Each of us is born with not only a biological lens but also a spiritual one: God has written His truth on our hearts.

My relationship with corrective lenses has developed maturity and endured setbacks through the 35 years I’ve depended on them at every waking hour for vision. My driver’s license makes it very clear that I should be doing ZERO driving without something firmly on the bridge of my nose or floating atop my cornea. My senior year of high school, when I first started using contact lenses, I almost forgot they were there. I slept in them once or twice during my college years and realized quickly how easy it was to take them for granted. Even those lenses require careful stewardship, arguably greater care, as they make contact with a rather delicate organ. Contact lenses act like sponges. I must engage good hygiene practices to keep both my lenses and my eyes healthy, making routine trips to the ophthalmologist for adjustments and to discern the health of my eyes. As adept as I have become at functioning with lenses, looking at the world through them with greater perspicuity, I rely on the expertise and authority of another to refine them, maintain them, keep them whole.


I am best equipped to reflectively scrutinize and compassionately engage with the varied human worldview perspectives when my worldview receives nurture through means of grace: scripture, prayer, sacrament, fellowship.

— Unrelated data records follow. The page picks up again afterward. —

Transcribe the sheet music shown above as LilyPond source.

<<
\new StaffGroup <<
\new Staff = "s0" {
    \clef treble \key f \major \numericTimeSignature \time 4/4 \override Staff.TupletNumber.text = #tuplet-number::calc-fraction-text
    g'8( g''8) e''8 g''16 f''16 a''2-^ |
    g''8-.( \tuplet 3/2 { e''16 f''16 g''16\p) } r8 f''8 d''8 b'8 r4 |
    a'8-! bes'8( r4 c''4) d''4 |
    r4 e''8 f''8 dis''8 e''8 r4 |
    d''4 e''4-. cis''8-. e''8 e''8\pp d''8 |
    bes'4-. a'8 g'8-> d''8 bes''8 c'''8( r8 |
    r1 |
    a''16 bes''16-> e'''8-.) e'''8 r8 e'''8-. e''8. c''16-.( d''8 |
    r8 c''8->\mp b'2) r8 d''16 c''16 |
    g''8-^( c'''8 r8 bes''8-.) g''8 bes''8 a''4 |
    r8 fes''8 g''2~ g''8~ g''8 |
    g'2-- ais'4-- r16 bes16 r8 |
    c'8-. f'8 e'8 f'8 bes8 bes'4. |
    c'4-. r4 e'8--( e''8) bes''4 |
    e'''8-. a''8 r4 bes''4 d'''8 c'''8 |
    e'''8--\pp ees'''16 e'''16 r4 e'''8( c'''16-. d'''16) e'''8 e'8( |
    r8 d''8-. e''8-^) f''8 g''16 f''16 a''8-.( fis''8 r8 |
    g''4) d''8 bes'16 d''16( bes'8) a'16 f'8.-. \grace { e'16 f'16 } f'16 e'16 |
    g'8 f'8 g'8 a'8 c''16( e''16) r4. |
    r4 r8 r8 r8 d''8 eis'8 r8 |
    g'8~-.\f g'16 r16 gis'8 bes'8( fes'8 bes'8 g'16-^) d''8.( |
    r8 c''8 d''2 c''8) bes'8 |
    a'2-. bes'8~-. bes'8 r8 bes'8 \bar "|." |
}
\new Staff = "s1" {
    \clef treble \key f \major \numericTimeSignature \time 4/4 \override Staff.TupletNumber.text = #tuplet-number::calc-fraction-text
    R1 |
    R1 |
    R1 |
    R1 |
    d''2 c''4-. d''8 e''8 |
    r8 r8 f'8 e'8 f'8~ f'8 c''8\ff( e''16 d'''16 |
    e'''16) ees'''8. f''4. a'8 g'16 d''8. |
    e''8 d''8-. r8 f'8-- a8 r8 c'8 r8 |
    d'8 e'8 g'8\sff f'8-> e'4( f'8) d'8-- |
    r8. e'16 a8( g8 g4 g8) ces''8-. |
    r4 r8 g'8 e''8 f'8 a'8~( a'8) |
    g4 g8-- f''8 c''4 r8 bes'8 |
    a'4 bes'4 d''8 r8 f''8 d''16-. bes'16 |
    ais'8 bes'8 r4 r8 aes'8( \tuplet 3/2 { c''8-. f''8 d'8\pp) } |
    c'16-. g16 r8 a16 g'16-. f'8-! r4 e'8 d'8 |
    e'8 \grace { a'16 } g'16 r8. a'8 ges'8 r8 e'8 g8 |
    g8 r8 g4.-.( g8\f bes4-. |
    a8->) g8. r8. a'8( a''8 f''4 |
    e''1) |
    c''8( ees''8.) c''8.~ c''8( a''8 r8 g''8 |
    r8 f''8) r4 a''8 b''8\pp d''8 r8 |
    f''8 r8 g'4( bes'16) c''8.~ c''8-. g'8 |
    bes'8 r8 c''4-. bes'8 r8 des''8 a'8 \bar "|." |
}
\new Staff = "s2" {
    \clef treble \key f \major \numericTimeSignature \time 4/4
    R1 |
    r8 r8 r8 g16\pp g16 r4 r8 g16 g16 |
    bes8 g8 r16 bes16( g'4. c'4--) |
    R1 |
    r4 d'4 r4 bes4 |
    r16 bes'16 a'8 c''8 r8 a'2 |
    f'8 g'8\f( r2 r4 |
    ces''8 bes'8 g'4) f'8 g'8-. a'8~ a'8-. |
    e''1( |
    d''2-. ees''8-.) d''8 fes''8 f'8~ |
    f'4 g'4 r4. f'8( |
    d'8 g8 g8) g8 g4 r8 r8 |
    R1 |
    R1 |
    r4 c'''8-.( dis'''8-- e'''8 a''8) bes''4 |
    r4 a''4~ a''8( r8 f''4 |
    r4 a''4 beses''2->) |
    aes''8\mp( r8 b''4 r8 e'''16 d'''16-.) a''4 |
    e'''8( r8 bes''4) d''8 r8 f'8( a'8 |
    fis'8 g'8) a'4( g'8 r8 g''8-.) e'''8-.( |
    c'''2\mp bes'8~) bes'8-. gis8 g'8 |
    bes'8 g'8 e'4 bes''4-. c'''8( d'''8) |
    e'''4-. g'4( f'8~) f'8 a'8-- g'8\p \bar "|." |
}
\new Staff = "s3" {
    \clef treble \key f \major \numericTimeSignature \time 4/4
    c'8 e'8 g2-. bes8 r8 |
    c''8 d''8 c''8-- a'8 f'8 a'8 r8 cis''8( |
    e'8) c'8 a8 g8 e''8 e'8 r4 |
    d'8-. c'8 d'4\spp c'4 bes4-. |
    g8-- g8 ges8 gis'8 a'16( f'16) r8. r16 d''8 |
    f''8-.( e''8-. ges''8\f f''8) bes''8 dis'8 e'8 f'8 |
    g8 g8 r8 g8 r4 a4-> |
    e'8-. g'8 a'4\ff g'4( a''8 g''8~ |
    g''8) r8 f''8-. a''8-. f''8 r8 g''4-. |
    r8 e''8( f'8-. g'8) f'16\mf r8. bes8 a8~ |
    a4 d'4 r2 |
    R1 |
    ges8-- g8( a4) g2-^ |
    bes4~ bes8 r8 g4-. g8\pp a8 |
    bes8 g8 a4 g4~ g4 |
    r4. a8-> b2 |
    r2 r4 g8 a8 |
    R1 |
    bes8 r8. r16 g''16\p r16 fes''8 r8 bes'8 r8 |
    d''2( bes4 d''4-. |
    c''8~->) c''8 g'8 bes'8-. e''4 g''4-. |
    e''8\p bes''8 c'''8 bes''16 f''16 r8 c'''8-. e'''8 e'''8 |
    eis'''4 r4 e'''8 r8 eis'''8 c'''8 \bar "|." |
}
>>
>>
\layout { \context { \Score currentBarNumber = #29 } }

Matthew 6:22-24 impresses on me the spiritual and literal weightiness of this. With worldview, if I fail to keep it saturated with the gospel (if I allow my lens to absorb secular thinking), it will deteriorate more quickly. My mind will become clouded; my soul will suffer. I am best equipped to reflectively scrutinize and compassionately engage with the varied human worldview perspectives when my worldview receives nurture through means of grace: scripture, prayer, sacrament, fellowship. I need to submit to the Father’s good authority, daily depend on the good news of Jesus (His life, death, and resurrection), and the Spirit’s sanctifying work. The redemptive frame holds the lenses of our worldview in place, and brings health to the bones. (Proverbs 3)

My corrective lenses get stronger and more diverse in their function as I age—one contact for reading, one for distance. I become more dependent on them, and they become more precious to me. I watch my mom’s scare of skin cancer near her eye, her macular degeneration, her struggle to communicate by text or email without reading glasses perched on her impish nose. The thought of increased frailty and dependency hems me in, sobers me.

Then, in awe I recognize that someday when the last tear falls from our eyes, all the flaws of that precious organ, along with the lenses we have needed to see the world, will fall away. We will no longer struggle with double vision. The image and the reality, spirit and flesh, will come together into final focus as He makes us whole, complete, one. We will see Him with unveiled face (2 Corinthians 3:18) as He truly is (1 John 3:2) and in the seeing be made just like Him.